EXCERPTED PASSAGE =
------------------------
Festina is a Spanish watch conglomerate. In 1985, businessman Miguel Rodríguez acquired Festina, a brand founded in Switzerland in 1902, thus forming the Festina-Lotus Group.

==History==

Festina was created in 1902 by the Stüdi family in the city of La Chaux-de-Fonds, in Switzerland. In 1935, the founding family sold the brand to businessman, Willy Burkhard von Wilhelm. During World War II, the business was relocated to Barcelona, Spain.

In 1975, Georges Uhlmann, an entrepreneur who had a significant presence in the Spanish and Italian markets, acquired the firm. In 1984, the Spanish businessman Miguel Rodríguez, from La Linea de la Concepción (Cadiz), acquired the Festina brand and all its rights.

The Festina name is derived from the Latin "Festina lente" which means: "Make haste, slowly", a phrase that, according to Roman historian, Suetonius, is attributed to Augustus Caesar, known for his prudence: "Walk slowly if you want to arrive at a well-done job sooner".

The Festina Group brands Jaguar, Candino and Perrelet are Swiss made. In 2002, Festina acquired the Swiss watch brand Candino.In 2004, Festina acquired the luxury watch brand, Perrelet, founded in 1777 by the prestigious watchmaker Abraham-Louis Perrelet.

==Marketing==
From 1992 to 2016, Festina was the official timekeeper of the Tour de France, becoming closely linked to the world of cycling as a sponsor / timekeeper of the most important events of the cycling agenda (Tour of Spain, Tour of Britain, etc.).
------------------------
REQUIRED WORK = Copy the passage about Festina word for word, everything from "Festina is a" down to "the Festina-Lotus Group.". The records have nothing to do with the text about Festina.
------------------------
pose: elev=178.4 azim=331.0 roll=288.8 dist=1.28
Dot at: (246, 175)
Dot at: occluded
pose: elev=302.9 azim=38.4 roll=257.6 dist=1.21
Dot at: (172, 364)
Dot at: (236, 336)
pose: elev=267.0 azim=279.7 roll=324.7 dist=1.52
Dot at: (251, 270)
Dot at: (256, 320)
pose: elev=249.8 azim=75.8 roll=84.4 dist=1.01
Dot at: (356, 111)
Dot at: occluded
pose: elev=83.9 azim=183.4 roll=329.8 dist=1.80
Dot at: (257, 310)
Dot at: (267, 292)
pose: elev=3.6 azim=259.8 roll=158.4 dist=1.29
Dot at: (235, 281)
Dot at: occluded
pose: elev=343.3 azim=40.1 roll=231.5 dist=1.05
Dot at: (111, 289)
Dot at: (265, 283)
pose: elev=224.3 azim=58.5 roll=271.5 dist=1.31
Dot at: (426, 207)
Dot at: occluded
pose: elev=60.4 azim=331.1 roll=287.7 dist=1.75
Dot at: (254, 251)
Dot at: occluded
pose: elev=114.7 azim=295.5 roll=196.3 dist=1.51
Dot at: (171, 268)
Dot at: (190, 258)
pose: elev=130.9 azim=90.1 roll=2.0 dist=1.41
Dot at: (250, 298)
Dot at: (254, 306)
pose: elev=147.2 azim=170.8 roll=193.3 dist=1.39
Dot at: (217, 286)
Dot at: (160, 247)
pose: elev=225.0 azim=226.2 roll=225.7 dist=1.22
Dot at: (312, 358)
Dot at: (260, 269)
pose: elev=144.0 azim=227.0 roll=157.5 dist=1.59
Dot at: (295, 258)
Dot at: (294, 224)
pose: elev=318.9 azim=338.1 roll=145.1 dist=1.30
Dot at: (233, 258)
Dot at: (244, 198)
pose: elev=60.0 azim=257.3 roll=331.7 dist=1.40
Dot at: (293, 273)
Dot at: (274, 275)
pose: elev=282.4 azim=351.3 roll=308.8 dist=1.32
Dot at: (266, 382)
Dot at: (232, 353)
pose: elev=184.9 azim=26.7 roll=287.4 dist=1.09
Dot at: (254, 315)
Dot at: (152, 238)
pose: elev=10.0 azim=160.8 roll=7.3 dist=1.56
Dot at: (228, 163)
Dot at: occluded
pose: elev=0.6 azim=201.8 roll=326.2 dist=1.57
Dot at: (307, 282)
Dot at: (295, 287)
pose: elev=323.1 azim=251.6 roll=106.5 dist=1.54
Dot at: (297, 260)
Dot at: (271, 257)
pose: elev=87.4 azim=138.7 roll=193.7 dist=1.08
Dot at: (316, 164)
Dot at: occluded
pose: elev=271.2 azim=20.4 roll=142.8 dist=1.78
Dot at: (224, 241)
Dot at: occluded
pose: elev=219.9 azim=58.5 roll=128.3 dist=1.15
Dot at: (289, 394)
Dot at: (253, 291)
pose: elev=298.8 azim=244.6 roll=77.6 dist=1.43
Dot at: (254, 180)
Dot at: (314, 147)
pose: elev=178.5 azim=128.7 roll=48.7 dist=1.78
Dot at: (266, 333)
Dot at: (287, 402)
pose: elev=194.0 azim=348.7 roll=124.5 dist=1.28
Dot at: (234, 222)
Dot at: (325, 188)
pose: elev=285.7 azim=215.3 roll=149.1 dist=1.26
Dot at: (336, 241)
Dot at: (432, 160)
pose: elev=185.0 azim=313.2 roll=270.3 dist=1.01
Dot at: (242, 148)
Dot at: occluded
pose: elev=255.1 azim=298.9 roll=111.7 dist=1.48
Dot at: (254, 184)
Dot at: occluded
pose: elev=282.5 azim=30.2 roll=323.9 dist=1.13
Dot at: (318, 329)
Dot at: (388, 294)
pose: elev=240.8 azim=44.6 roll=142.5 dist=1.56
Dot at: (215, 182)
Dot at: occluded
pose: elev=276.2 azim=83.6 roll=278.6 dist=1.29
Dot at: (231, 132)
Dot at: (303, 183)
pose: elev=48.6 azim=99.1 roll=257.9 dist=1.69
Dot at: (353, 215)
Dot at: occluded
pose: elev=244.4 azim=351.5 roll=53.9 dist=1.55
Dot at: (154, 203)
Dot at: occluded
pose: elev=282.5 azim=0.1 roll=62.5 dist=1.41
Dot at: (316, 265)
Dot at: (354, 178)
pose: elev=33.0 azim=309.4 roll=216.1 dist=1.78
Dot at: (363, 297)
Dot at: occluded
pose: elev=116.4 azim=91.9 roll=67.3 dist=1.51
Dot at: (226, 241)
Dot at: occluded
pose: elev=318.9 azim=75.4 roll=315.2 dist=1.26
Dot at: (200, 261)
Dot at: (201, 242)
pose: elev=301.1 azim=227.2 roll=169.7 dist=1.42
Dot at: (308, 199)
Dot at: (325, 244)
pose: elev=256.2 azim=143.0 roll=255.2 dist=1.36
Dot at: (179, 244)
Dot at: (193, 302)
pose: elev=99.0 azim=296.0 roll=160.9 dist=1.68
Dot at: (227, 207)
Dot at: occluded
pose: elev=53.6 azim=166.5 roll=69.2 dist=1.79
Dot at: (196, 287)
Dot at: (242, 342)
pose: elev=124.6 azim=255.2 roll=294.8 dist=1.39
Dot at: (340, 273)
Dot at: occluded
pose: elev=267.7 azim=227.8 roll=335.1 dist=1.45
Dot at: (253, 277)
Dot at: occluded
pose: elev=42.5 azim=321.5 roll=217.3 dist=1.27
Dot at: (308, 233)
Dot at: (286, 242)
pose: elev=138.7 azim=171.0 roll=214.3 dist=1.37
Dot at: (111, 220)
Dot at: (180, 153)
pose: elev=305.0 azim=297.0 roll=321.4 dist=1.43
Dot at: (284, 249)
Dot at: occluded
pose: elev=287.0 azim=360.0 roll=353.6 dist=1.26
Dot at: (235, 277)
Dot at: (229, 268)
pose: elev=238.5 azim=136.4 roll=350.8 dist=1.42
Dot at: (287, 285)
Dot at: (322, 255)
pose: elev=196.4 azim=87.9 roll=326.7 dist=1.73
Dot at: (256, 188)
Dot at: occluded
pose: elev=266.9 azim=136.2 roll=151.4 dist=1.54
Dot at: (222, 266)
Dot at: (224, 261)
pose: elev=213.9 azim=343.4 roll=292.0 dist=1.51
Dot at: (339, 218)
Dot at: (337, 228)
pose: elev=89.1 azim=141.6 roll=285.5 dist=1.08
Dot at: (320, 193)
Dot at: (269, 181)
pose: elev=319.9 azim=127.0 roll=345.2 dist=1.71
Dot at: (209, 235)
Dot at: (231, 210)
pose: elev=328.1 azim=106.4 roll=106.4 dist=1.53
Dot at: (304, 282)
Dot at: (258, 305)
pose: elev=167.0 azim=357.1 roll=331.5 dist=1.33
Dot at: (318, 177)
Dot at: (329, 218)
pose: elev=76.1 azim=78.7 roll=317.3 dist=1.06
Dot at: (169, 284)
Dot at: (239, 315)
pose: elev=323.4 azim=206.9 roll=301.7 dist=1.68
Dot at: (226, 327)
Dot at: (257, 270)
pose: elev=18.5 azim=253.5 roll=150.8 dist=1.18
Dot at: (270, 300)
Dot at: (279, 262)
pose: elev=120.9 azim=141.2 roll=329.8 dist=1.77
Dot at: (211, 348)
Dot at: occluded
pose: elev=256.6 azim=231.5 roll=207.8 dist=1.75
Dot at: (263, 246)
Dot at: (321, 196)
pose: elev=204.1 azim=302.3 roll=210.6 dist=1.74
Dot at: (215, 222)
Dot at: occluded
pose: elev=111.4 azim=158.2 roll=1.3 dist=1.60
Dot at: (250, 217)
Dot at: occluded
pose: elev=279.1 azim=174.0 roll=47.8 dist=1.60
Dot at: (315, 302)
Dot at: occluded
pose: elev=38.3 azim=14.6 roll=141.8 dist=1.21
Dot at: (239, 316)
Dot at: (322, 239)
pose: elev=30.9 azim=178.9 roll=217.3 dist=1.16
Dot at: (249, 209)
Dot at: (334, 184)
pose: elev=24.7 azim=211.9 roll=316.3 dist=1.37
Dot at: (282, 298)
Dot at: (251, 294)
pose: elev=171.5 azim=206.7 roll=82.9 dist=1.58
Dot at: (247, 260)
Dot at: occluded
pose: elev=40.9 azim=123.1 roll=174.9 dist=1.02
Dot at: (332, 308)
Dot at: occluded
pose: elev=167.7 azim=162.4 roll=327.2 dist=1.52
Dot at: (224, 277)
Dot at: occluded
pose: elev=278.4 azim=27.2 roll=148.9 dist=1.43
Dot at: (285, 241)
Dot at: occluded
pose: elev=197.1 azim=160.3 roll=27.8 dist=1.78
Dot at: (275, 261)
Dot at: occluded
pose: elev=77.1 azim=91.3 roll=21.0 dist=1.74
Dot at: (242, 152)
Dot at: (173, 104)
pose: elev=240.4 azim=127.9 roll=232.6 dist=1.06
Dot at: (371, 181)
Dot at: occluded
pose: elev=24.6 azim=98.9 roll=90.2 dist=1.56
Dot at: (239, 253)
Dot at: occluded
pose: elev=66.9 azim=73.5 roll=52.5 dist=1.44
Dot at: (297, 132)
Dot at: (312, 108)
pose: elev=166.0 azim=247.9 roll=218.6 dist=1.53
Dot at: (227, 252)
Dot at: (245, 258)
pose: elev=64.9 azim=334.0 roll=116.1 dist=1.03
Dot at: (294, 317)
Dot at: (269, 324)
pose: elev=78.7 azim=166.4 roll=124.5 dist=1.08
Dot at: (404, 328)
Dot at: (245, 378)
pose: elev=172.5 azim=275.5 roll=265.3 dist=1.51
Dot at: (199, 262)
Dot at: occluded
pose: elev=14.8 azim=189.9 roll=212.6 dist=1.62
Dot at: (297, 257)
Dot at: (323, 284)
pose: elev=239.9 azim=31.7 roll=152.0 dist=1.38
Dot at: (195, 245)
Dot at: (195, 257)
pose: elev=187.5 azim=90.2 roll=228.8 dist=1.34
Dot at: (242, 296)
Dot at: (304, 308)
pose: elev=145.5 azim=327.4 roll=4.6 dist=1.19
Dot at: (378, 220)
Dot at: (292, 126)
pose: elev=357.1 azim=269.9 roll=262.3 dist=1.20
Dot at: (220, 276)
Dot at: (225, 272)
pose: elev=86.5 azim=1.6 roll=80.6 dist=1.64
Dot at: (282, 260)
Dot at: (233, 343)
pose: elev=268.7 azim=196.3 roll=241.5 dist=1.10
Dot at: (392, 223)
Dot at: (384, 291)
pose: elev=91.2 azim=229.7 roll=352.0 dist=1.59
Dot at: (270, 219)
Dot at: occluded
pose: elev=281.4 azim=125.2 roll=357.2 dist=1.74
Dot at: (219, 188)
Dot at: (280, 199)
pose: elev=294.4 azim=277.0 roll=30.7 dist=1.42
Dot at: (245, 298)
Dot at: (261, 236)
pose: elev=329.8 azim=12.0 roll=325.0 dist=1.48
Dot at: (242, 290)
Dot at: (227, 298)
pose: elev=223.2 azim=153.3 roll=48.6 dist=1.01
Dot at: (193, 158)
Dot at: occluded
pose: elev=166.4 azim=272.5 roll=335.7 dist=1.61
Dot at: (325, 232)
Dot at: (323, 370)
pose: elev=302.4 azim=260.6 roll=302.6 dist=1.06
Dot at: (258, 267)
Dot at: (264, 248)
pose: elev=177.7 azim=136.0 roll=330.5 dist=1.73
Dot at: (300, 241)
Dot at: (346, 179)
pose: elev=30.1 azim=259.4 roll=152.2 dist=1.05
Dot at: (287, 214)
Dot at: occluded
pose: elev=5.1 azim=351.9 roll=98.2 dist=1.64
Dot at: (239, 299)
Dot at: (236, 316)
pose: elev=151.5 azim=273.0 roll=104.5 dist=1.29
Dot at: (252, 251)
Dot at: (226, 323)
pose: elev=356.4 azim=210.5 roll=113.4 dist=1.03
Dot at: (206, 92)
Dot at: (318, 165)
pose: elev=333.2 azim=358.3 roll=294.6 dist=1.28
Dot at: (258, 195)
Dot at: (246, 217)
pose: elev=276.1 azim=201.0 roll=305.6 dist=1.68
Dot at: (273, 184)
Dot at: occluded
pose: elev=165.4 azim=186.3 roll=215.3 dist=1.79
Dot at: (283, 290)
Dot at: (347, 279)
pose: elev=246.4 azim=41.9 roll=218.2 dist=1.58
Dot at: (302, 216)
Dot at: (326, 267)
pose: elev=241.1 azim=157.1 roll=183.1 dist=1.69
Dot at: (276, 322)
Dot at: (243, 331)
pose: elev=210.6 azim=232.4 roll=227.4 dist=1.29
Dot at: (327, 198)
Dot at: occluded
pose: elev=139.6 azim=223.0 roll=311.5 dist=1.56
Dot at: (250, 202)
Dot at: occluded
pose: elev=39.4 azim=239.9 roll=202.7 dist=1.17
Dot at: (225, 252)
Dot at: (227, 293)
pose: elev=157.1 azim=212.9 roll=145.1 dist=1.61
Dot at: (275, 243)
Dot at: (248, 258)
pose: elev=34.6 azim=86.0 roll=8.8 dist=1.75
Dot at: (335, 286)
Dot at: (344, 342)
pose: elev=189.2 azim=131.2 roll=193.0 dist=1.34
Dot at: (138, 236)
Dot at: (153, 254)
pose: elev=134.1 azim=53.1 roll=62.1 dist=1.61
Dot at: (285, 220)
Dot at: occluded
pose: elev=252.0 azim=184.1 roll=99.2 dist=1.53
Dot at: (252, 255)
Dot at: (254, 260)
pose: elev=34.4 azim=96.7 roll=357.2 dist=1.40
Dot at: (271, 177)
------------------------
EXERCISE RESPONSE =
Festina is a Spanish watch conglomerate. In 1985, businessman Miguel Rodríguez acquired Festina, a brand founded in Switzerland in 1902, thus forming the Festina-Lotus Group.